Sulla liturgia il Papa invita ad “abbandonare le polemiche”, per “per ascoltare insieme che cosa lo Spirito dice alla Chiesa”. L’esortazione è contenuta nella Lettera apostolica Desiderio Desideravi pubblicata oggi e che in qualche modo chiude il cerchio di un percorso iniziato con la plenaria del Dicastero del Culto divino del febbraio 2019 e proseguita con il motu proprio Traditionis custodes. In sostanza è un altolà alle nostalgie di quanti storcono il naso di fronte alla riforma liturgica conciliare e propugnano in maniera divisiva un ritorno al rito precedente al Concilio.
Il documento di Francesco non è comunque una nuova istruzione o un direttorio con norme specifiche, quanto piuttosto una meditazione per comprendere la bellezza della celebrazione liturgica e il suo ruolo nell’annuncio del Vangelo.
Il primo riferimento del testo è infatti alla Sacrosanctum Concilium, la costituzione sulla liturgia, e al suo nucleo centrale che definisce la liturgia stessa fonte e culmine della vita della cristiana. Il Papa spiega così questa espressione: “Una celebrazione che non evangelizza non è autentica, come non lo è un annuncio che non porta all’incontro con il Risorto nella celebrazione: entrambi, poi, senza la testimonianza della carità, sono come bronzo che rimbomba o come cimbalo che strepita”.
Intorno a questa essenziale affermazione la Lettera del Papa costruisce poi una serie di annotazioni anche pratiche, a partire dall’indispensabile “stupore per il mistero pasquale”. “Ogni aspetto del celebrare va curato (spazio, tempo, gesti, parole, oggetti, vesti, canto, musica) e ogni rubrica deve essere osservata”, ma tutto ciò potrebbe non bastare se venisse a mancare proprio quello stupore, senza il quale “potremmo davvero rischiare di essere impermeabili all’oceano di grazia che inonda ogni celebrazione”.
Che cos’è lo stupore per il mistero pasquale di cui scrive papa Bergoglio? Innanzitutto spiega il documento, non è da confondere con il fumoso “senso del mistero”, di cui parlano coloro che imputano alla riforma liturgica di averlo eliminato dalla celebrazione. Lo stupore, avverte infatti il Pontefice, non è una specie di smarrimento di fronte ad una realtà oscura o ad un rito enigmatico, ma è, “al contrario, la meraviglia per il fatto che il piano salvifico di Dio ci è stato rivelato nella Pasqua di Gesù”.
In realtà, secondo Francesco, le polemiche liturgiche degli ultimi anni non possono essere liquidate come una semplice divergenza tra diverse sensibilità nei confronti di una forma rituale, ma nascondono una radice squisitamente “ecclesiologica”, cioè relative a diverse concezioni della Chiesa.
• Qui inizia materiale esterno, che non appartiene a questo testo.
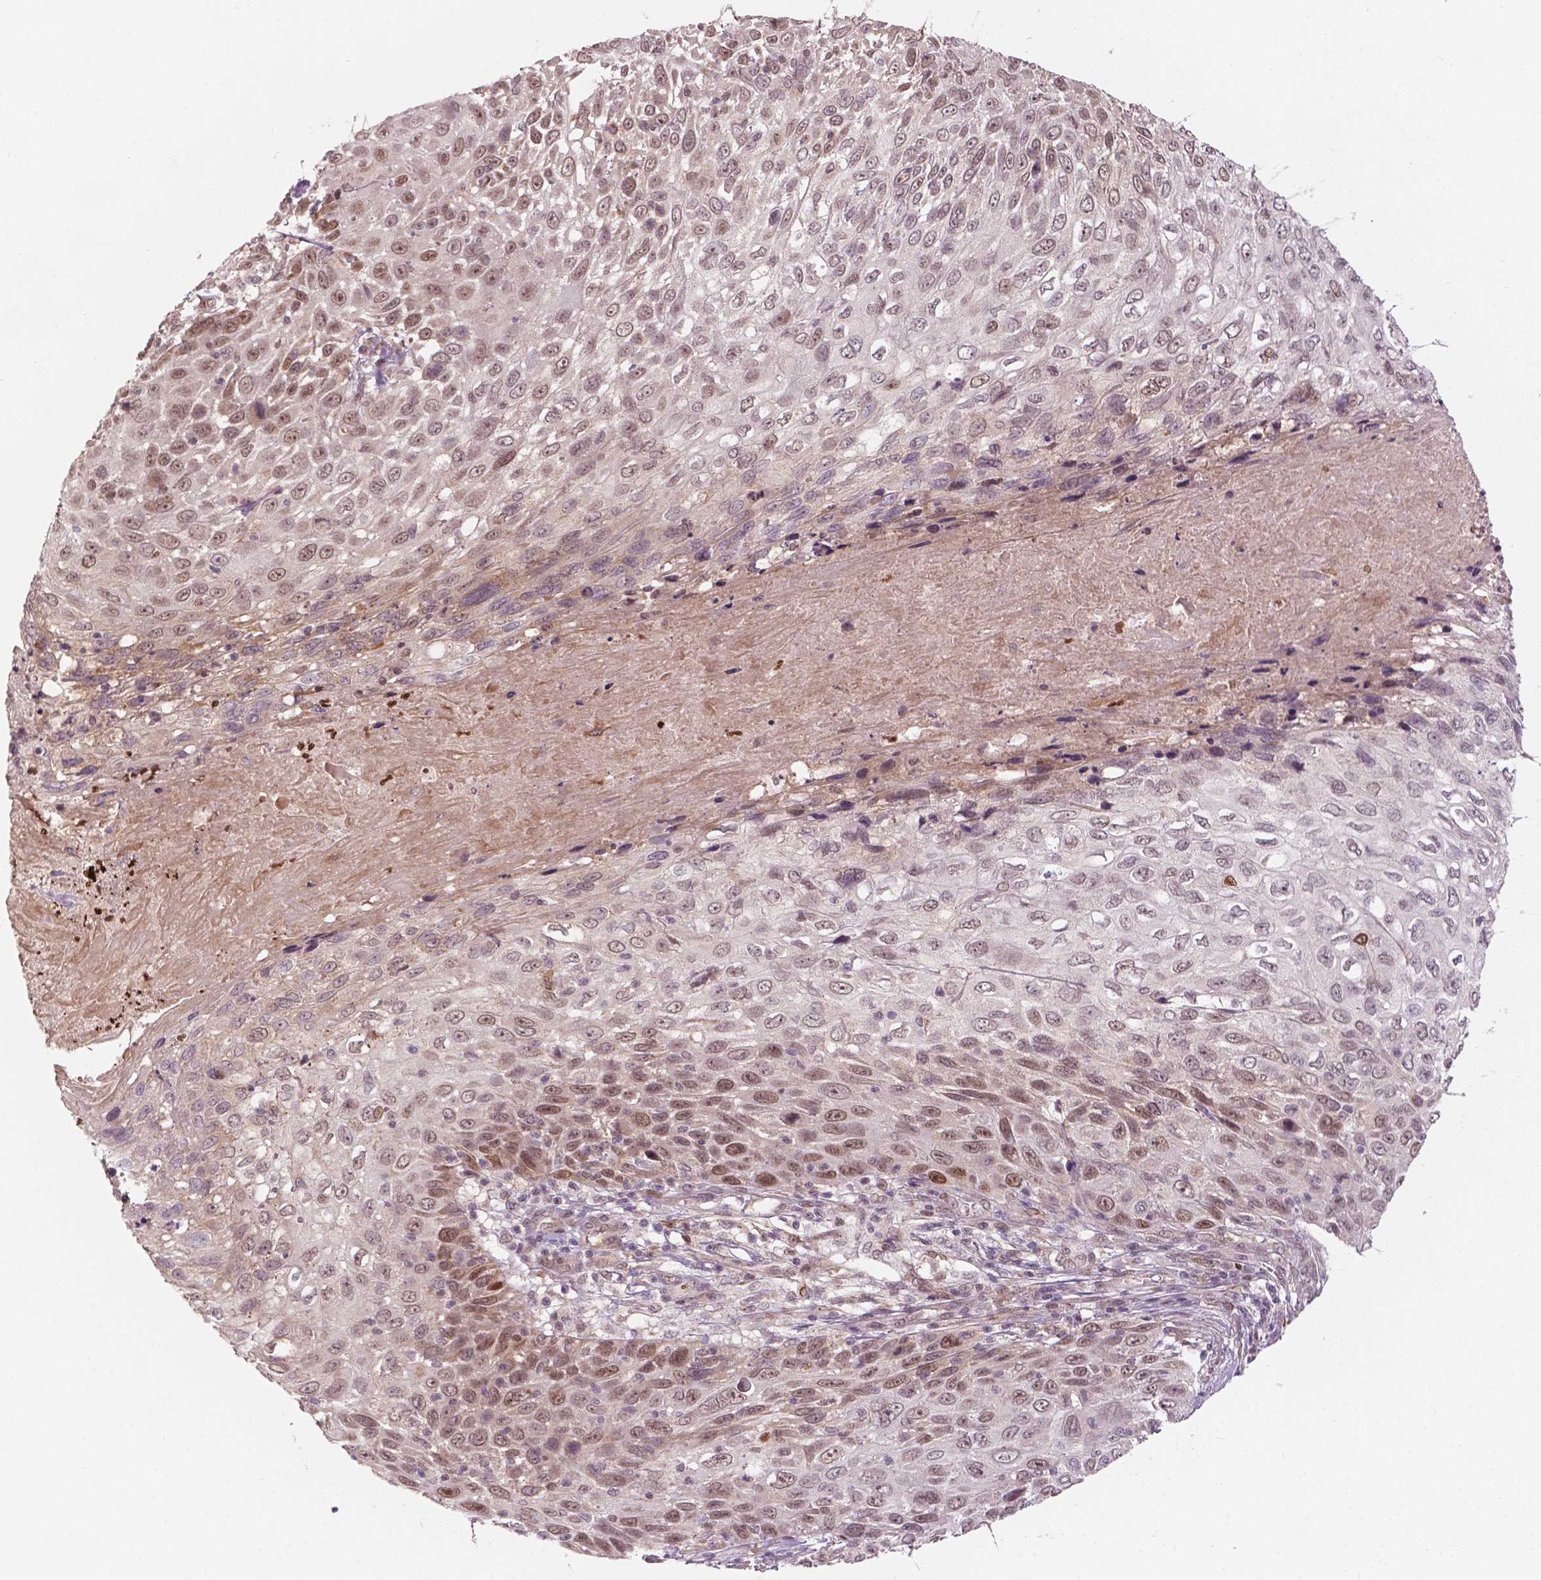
{"staining": {"intensity": "moderate", "quantity": ">75%", "location": "nuclear"}, "tissue": "skin cancer", "cell_type": "Tumor cells", "image_type": "cancer", "snomed": [{"axis": "morphology", "description": "Squamous cell carcinoma, NOS"}, {"axis": "topography", "description": "Skin"}], "caption": "An image showing moderate nuclear staining in about >75% of tumor cells in skin squamous cell carcinoma, as visualized by brown immunohistochemical staining.", "gene": "NFAT5", "patient": {"sex": "male", "age": 92}}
Non si può dire, precisa il Pontefice, di riconoscere la validità del Concilio e non accogliere la riforma liturgica nata dalla Sacrosanctum Concilium. Anzi questa può essere un valido antidoto di fronte allo smarrimento della post-modernità, all’individualismo, al soggettivismo e allo spiritualismo astratto.
Sul piano schiettamente liturgico l’invito del Papa è ad evitare “la ricerca di un estetismo rituale che si compiace solo nella cura della formalità esteriore di un rito o si appaga di una scrupolosa osservanza rubricale. Ovviamente – aggiunge Francesco - questa affermazione non vuole in nessun modo approvare l’atteggiamento opposto che confonde la semplicità con una sciatta banalità, l’essenzialità con una ignorante superficialità, la concretezza dell’agire rituale con un esasperato funzionalismo pratico”. In sostanza, la liturgia “non può essere ridotta alla sola osservanza di un apparato rubricale e non può nemmeno essere pensata come una fantasiosa – a volte selvaggia – creatività senza regole”.
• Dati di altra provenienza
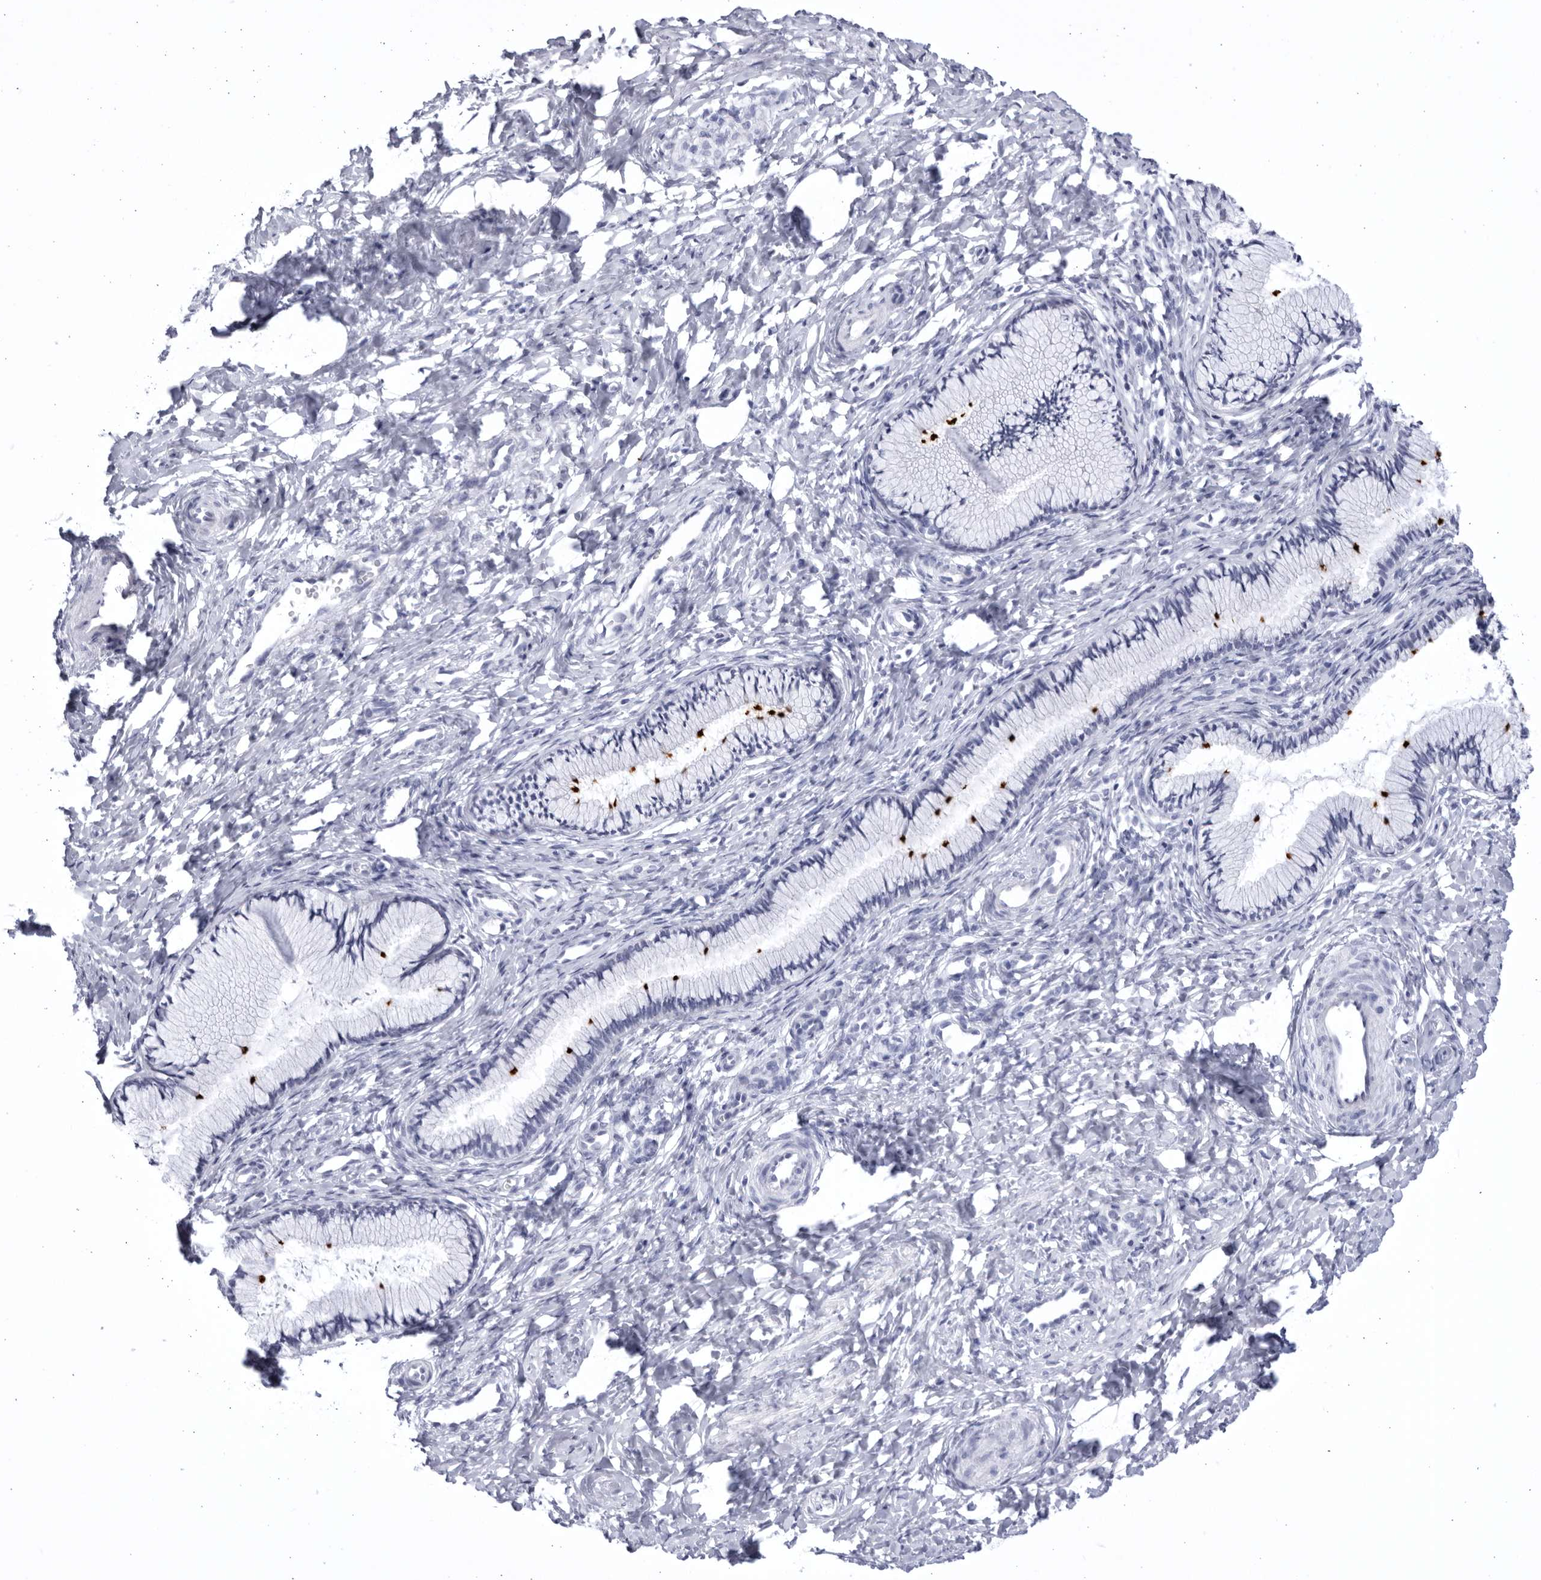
{"staining": {"intensity": "moderate", "quantity": "<25%", "location": "cytoplasmic/membranous"}, "tissue": "cervix", "cell_type": "Glandular cells", "image_type": "normal", "snomed": [{"axis": "morphology", "description": "Normal tissue, NOS"}, {"axis": "topography", "description": "Cervix"}], "caption": "Approximately <25% of glandular cells in unremarkable cervix display moderate cytoplasmic/membranous protein positivity as visualized by brown immunohistochemical staining.", "gene": "CCDC181", "patient": {"sex": "female", "age": 27}}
Per questo il Pontefice rilancia con forza la necessità di una formazione liturgica nei seminari. E avverte anche i sacerdoti. La qualità della celebrazione dipende molto anche dallo loro stile di presidenza dell’assemblea. Vanno evitati “rigidità austera o creatività esasperata; misticismo spiritualizzante o funzionalismo pratico; sbrigatività frettolosa o lentezza enfatizzata; sciatta trascuratezza o eccessiva ricercatezza; sovrabbondante affabilità o impassibilità ieratica”. Tutti modelli che hanno un’unica radice: “un esasperato personalismo dello stile celebrativo che, a volte, esprime una mal celata mania di protagonismo”. “Presiedere l’Eucaristia – ricorda invece il Papa - è stare immersi nella fornace dell’amore di Dio. Quando ci viene dato di comprendere, o anche solo di intuire, questa realtà, non abbiamo di certo più bisogno di un direttorio che ci imponga un comportamento adeguato”.